* _EXERCISE INPUT_
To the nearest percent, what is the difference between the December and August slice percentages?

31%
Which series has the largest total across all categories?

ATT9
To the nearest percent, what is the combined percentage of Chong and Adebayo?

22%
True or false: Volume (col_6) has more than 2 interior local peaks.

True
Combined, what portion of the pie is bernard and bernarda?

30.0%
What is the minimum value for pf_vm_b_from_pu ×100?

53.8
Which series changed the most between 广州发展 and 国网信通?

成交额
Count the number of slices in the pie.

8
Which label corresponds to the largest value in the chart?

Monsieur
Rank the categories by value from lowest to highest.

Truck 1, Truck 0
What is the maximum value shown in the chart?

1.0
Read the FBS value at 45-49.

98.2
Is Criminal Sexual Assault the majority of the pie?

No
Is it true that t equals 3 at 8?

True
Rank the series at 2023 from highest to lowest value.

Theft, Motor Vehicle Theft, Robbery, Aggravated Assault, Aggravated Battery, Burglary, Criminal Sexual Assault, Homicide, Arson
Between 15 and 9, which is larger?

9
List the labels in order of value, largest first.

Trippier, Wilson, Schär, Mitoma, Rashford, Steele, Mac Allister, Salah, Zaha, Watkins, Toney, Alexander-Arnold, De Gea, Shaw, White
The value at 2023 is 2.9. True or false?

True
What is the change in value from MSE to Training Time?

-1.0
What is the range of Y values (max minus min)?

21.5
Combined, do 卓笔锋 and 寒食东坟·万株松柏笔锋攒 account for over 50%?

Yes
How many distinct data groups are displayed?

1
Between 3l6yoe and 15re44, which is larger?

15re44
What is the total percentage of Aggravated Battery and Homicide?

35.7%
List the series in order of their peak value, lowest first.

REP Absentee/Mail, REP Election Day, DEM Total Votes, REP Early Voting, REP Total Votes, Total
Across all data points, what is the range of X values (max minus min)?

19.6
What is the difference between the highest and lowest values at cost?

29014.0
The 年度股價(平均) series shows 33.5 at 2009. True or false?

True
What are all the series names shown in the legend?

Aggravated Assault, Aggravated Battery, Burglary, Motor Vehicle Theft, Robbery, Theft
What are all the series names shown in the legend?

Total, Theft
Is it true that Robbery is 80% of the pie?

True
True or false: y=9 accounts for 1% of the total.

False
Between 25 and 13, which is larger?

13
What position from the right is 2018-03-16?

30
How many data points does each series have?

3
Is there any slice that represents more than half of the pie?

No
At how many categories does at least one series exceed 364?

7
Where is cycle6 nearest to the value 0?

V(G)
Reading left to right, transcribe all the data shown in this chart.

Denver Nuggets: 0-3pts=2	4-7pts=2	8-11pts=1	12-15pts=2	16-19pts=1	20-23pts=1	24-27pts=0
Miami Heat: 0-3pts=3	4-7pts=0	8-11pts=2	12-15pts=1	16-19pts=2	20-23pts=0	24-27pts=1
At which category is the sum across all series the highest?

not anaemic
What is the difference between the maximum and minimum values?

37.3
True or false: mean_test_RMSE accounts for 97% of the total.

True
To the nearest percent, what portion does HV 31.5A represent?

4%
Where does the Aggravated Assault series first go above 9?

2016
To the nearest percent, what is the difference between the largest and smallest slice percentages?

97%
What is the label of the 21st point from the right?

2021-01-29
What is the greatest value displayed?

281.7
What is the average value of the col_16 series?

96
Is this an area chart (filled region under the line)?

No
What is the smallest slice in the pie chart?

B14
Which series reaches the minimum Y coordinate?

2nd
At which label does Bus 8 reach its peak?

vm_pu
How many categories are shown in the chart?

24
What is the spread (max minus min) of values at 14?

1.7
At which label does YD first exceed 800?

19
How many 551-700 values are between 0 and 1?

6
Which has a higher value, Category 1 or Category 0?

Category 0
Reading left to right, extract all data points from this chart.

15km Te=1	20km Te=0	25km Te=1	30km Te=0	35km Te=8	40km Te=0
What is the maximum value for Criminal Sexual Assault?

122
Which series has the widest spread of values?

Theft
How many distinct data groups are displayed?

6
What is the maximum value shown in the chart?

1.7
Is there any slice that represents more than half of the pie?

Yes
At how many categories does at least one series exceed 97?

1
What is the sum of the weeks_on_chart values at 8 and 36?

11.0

* _AIM OF THE TASK_
Put every line of the items above into a JSON list of strings, one string per line, leaving out the blank lines.

* _COMPLETED TASK_
[
  "To the nearest percent, what is the difference between the December and August slice percentages?",
  "31%",
  "Which series has the largest total across all categories?",
  "ATT9",
  "To the nearest percent, what is the combined percentage of Chong and Adebayo?",
  "22%",
  "True or false: Volume (col_6) has more than 2 interior local peaks.",
  "True",
  "Combined, what portion of the pie is bernard and bernarda?",
  "30.0%",
  "What is the minimum value for pf_vm_b_from_pu ×100?",
  "53.8",
  "Which series changed the most between 广州发展 and 国网信通?",
  "成交额",
  "Count the number of slices in the pie.",
  "8",
  "Which label corresponds to the largest value in the chart?",
  "Monsieur",
  "Rank the categories by value from lowest to highest.",
  "Truck 1, Truck 0",
  "What is the maximum value shown in the chart?",
  "1.0",
  "Read the FBS value at 45-49.",
  "98.2",
  "Is Criminal Sexual Assault the majority of the pie?",
  "No",
  "Is it true that t equals 3 at 8?",
  "True",
  "Rank the series at 2023 from highest to lowest value.",
  "Theft, Motor Vehicle Theft, Robbery, Aggravated Assault, Aggravated Battery, Burglary, Criminal Sexual Assault, Homicide, Arson",
  "Between 15 and 9, which is larger?",
  "9",
  "List the labels in order of value, largest first.",
  "Trippier, Wilson, Schär, Mitoma, Rashford, Steele, Mac Allister, Salah, Zaha, Watkins, Toney, Alexander-Arnold, De Gea, Shaw, White",
  "The value at 2023 is 2.9. True or false?",
  "True",
  "What is the change in value from MSE to Training Time?",
  "-1.0",
  "What is the range of Y values (max minus min)?",
  "21.5",
  "Combined, do 卓笔锋 and 寒食东坟·万株松柏笔锋攒 account for over 50%?",
  "Yes",
  "How many distinct data groups are displayed?",
  "1",
  "Between 3l6yoe and 15re44, which is larger?",
  "15re44",
  "What is the total percentage of Aggravated Battery and Homicide?",
  "35.7%",
  "List the series in order of their peak value, lowest first.",
  "REP Absentee/Mail, REP Election Day, DEM Total Votes, REP Early Voting, REP Total Votes, Total",
  "Across all data points, what is the range of X values (max minus min)?",
  "19.6",
  "What is the difference between the highest and lowest values at cost?",
  "29014.0",
  "The 年度股價(平均) series shows 33.5 at 2009. True or false?",
  "True",
  "What are all the series names shown in the legend?",
  "Aggravated Assault, Aggravated Battery, Burglary, Motor Vehicle Theft, Robbery, Theft",
  "What are all the series names shown in the legend?",
  "Total, Theft",
  "Is it true that Robbery is 80% of the pie?",
  "True",
  "True or false: y=9 accounts for 1% of the total.",
  "False",
  "Between 25 and 13, which is larger?",
  "13",
  "What position from the right is 2018-03-16?",
  "30",
  "How many data points does each series have?",
  "3",
  "Is there any slice that represents more than half of the pie?",
  "No",
  "At how many categories does at least one series exceed 364?",
  "7",
  "Where is cycle6 nearest to the value 0?",
  "V(G)",
  "Reading left to right, transcribe all the data shown in this chart.",
  "Denver Nuggets: 0-3pts=2\t4-7pts=2\t8-11pts=1\t12-15pts=2\t16-19pts=1\t20-23pts=1\t24-27pts=0",
  "Miami Heat: 0-3pts=3\t4-7pts=0\t8-11pts=2\t12-15pts=1\t16-19pts=2\t20-23pts=0\t24-27pts=1",
  "At which category is the sum across all series the highest?",
  "not anaemic",
  "What is the difference between the maximum and minimum values?",
  "37.3",
  "True or false: mean_test_RMSE accounts for 97% of the total.",
  "True",
  "To the nearest percent, what portion does HV 31.5A represent?",
  "4%",
  "Where does the Aggravated Assault series first go above 9?",
  "2016",
  "To the nearest percent, what is the difference between the largest and smallest slice percentages?",
  "97%",
  "What is the label of the 21st point from the right?",
  "2021-01-29",
  "What is the greatest value displayed?",
  "281.7",
  "What is the average value of the col_16 series?",
  "96",
  "Is this an area chart (filled region under the line)?",
  "No",
  "What is the smallest slice in the pie chart?",
  "B14",
  "Which series reaches the minimum Y coordinate?",
  "2nd",
  "At which label does Bus 8 reach its peak?",
  "vm_pu",
  "How many categories are shown in the chart?",
  "24",
  "What is the spread (max minus min) of values at 14?",
  "1.7",
  "At which label does YD first exceed 800?",
  "19",
  "How many 551-700 values are between 0 and 1?",
  "6",
  "Which has a higher value, Category 1 or Category 0?",
  "Category 0",
  "Reading left to right, extract all data points from this chart.",
  "15km Te=1\t20km Te=0\t25km Te=1\t30km Te=0\t35km Te=8\t40km Te=0",
  "What is the maximum value for Criminal Sexual Assault?",
  "122",
  "Which series has the widest spread of values?",
  "Theft",
  "How many distinct data groups are displayed?",
  "6",
  "What is the maximum value shown in the chart?",
  "1.7",
  "Is there any slice that represents more than half of the pie?",
  "Yes",
  "At how many categories does at least one series exceed 97?",
  "1",
  "What is the sum of the weeks_on_chart values at 8 and 36?",
  "11.0"
]